**Exercise**
Only lines with the word "depth" are wanted; copy each of them from the listing below.

**Data shown**
---------------
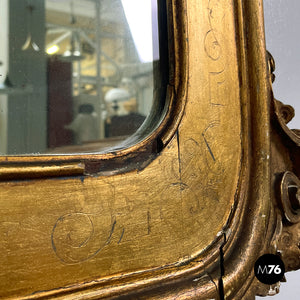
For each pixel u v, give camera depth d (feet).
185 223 1.82
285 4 2.88
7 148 1.76
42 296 1.40
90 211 1.55
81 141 1.94
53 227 1.45
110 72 2.03
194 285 1.73
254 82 2.13
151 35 1.99
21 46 1.84
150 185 1.73
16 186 1.38
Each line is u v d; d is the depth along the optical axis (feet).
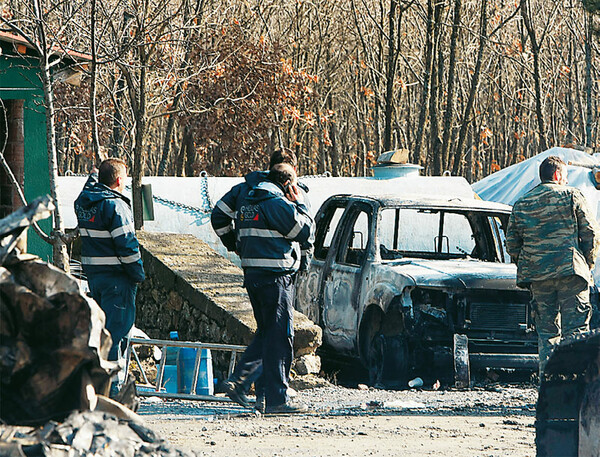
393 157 119.03
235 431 46.21
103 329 18.15
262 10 290.97
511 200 128.67
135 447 17.71
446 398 62.18
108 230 53.36
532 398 62.08
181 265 85.30
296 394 64.49
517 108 358.23
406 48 324.60
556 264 57.41
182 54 132.77
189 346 61.57
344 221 80.07
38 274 17.63
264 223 50.98
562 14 310.04
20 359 17.48
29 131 82.12
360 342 73.26
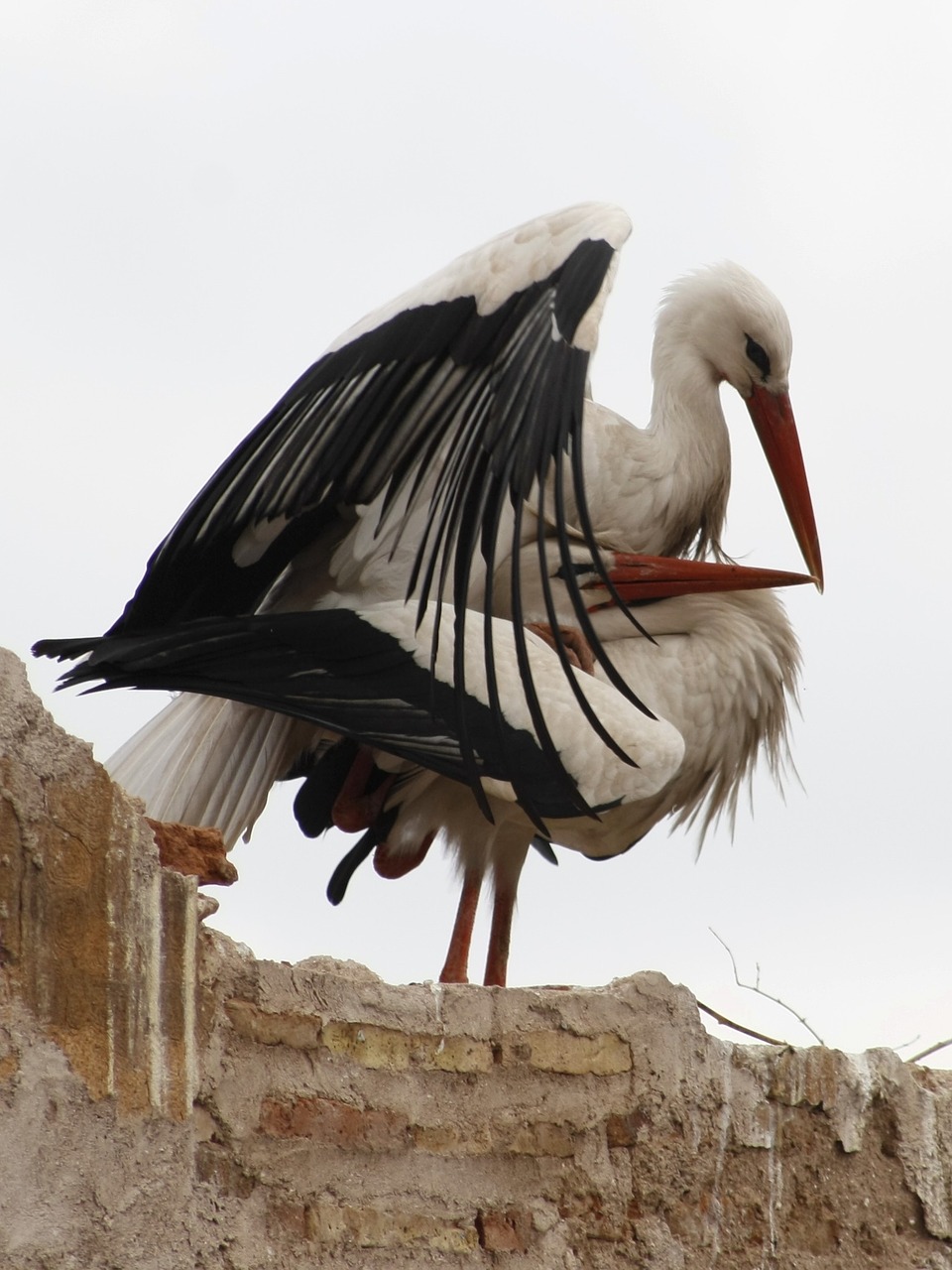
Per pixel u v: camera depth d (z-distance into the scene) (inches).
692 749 470.6
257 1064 290.5
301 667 410.9
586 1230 325.1
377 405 380.5
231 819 460.8
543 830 340.2
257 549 420.8
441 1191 309.3
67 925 260.7
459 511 337.4
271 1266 283.4
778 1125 354.0
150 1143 267.7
---------------
**Reply to the exercise**
For each pixel u v, give camera depth d (feet).
Each line is u v d; d is the depth along the optical axis (feet).
Per pixel u v: camera depth d (z-distance into the scene) (inches).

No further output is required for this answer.